April 23, 2024

Scientists are working to develop methods to engineer materials at the molecular level as devices continue to be constructed on a smaller scale. This breakthrough was published in Nature Communications. It results from the collaboration between researchers from the RIKEN Cluster for Pioneering Research (RIKEN Center for Advanced Photonics) and collaborators. The dry transfer technique, which uses no solvent, allows for the precisely positioning of optical-quality carbon nanotubes.

Carbon nanotubes are a promising material with potential applications in light-emitting diodes, single-electron transistors, and single-photon sources. These tubes are made of graphene and twisted in specific ways. This is what allows the desired properties to emerge. Creating devices with selected properties involves precise manipulation of their orientation and position. This property is called “chirality,” which describes the degree of twisting. However, it is difficult to control the molecules accurately as solvents, and high-temperature treatments can make them dirty. This will affect their optical properties.
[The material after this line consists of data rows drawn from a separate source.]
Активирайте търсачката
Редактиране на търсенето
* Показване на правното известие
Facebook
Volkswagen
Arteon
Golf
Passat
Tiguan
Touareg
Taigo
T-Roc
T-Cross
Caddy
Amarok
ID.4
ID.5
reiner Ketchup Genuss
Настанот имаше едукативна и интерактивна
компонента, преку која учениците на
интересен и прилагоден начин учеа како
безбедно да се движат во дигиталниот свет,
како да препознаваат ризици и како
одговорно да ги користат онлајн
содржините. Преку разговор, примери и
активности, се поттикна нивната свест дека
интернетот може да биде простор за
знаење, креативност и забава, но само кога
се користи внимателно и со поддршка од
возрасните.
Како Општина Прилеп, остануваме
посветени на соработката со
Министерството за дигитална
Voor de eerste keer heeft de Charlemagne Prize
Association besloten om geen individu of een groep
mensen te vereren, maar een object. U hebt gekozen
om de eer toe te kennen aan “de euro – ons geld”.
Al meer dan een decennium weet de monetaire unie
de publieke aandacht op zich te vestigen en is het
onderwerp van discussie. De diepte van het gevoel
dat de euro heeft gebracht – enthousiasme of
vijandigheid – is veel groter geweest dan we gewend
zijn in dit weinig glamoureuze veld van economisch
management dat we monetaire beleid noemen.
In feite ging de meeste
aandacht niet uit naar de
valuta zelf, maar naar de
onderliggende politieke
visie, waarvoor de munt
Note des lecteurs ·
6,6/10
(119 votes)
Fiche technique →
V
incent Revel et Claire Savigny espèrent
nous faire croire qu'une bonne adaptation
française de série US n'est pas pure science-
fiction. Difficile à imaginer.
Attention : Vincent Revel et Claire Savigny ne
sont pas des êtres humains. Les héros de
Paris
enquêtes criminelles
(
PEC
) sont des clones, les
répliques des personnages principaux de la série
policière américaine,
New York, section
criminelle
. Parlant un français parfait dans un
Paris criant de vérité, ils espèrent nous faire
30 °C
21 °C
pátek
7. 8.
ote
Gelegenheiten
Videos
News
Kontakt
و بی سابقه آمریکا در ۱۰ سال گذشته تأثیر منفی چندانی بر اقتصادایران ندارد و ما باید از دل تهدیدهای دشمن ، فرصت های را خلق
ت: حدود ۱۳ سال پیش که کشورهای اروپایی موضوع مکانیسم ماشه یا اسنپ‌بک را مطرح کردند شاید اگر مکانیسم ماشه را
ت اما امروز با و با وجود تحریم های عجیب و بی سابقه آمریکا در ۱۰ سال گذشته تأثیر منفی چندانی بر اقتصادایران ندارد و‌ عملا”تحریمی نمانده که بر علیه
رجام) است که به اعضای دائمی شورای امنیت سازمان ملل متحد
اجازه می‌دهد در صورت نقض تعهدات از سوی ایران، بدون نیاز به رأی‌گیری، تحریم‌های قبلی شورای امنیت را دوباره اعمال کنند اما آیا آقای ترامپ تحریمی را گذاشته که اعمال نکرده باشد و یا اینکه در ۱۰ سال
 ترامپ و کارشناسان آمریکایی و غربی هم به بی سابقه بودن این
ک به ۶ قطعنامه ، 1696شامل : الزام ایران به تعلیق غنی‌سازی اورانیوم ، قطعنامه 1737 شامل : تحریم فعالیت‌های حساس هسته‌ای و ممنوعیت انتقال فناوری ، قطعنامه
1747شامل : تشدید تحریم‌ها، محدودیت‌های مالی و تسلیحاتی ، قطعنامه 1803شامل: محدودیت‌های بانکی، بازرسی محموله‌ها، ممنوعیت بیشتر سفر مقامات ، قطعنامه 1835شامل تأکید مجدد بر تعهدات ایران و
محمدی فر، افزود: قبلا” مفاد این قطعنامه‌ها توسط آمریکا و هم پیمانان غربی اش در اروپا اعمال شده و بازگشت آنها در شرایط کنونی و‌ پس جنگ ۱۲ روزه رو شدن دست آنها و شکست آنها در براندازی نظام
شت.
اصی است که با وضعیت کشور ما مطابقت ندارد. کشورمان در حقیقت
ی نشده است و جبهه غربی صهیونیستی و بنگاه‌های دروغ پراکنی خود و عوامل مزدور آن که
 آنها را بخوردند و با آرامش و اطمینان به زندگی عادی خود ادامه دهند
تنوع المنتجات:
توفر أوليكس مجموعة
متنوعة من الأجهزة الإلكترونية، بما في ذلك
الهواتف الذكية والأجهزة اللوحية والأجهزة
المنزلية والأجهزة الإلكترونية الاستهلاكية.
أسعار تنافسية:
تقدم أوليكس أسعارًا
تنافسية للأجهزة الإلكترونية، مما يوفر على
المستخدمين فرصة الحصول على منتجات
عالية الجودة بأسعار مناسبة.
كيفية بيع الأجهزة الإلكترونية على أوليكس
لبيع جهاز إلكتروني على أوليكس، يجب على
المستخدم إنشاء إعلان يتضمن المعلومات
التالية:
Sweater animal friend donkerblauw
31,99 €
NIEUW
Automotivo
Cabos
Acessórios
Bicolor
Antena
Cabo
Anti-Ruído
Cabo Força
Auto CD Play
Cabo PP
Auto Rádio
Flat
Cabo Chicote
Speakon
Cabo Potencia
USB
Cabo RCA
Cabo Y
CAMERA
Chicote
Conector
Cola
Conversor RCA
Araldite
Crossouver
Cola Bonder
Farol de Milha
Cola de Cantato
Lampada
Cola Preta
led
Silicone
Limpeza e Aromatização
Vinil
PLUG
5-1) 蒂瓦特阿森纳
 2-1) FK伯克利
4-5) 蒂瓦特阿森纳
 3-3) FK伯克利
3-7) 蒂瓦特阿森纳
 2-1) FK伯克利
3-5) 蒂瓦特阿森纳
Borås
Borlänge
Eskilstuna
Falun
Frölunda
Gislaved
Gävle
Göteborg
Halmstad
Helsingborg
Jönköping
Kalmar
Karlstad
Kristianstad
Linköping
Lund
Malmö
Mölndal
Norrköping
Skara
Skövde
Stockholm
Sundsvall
The researchers sought a solution to this problem by looking for a way of engineering nanotubes without using solvents. Anthracene, an oil-derived chemical, was used as a sacrifice material. They carried the nanotube around on anthracene scaffolding, then heated the anthracene to sublimate it, leaving it in pristine optical condition. The researchers also created a method to monitor the photoluminescence of nanotubes throughout the transfer. This ensured that the right nanotube would be placed in the correct location.

The researchers confirmed that the nanotubes left after the dry transfer had bright photoluminescence up to 5,000 times brighter than the original molecule. This makes them suitable for optical devices. The group could also position the nanotube precisely on top of a miniature optical resonator, increasing the light emission properties.

Keigo Otsuka, the first author of the paper and member of the RIKEN Cluster of Pioneering Research, stated that “we believe that this technology could not only contribute to the creation nanodevices out of carbon nanotubes with desired characteristics but also to higher-order systems that are based upon the free combination of atomic layers materials and other nanostructures.”

Yuichiro Kato is the leader of the group. He says that “beyond that,” this technology can contribute to developing atomically defined technologies beyond nanotechnology. In which materials with precise structures at the atomic level are used to build functions that differ from existing materials, they are used as building blocks.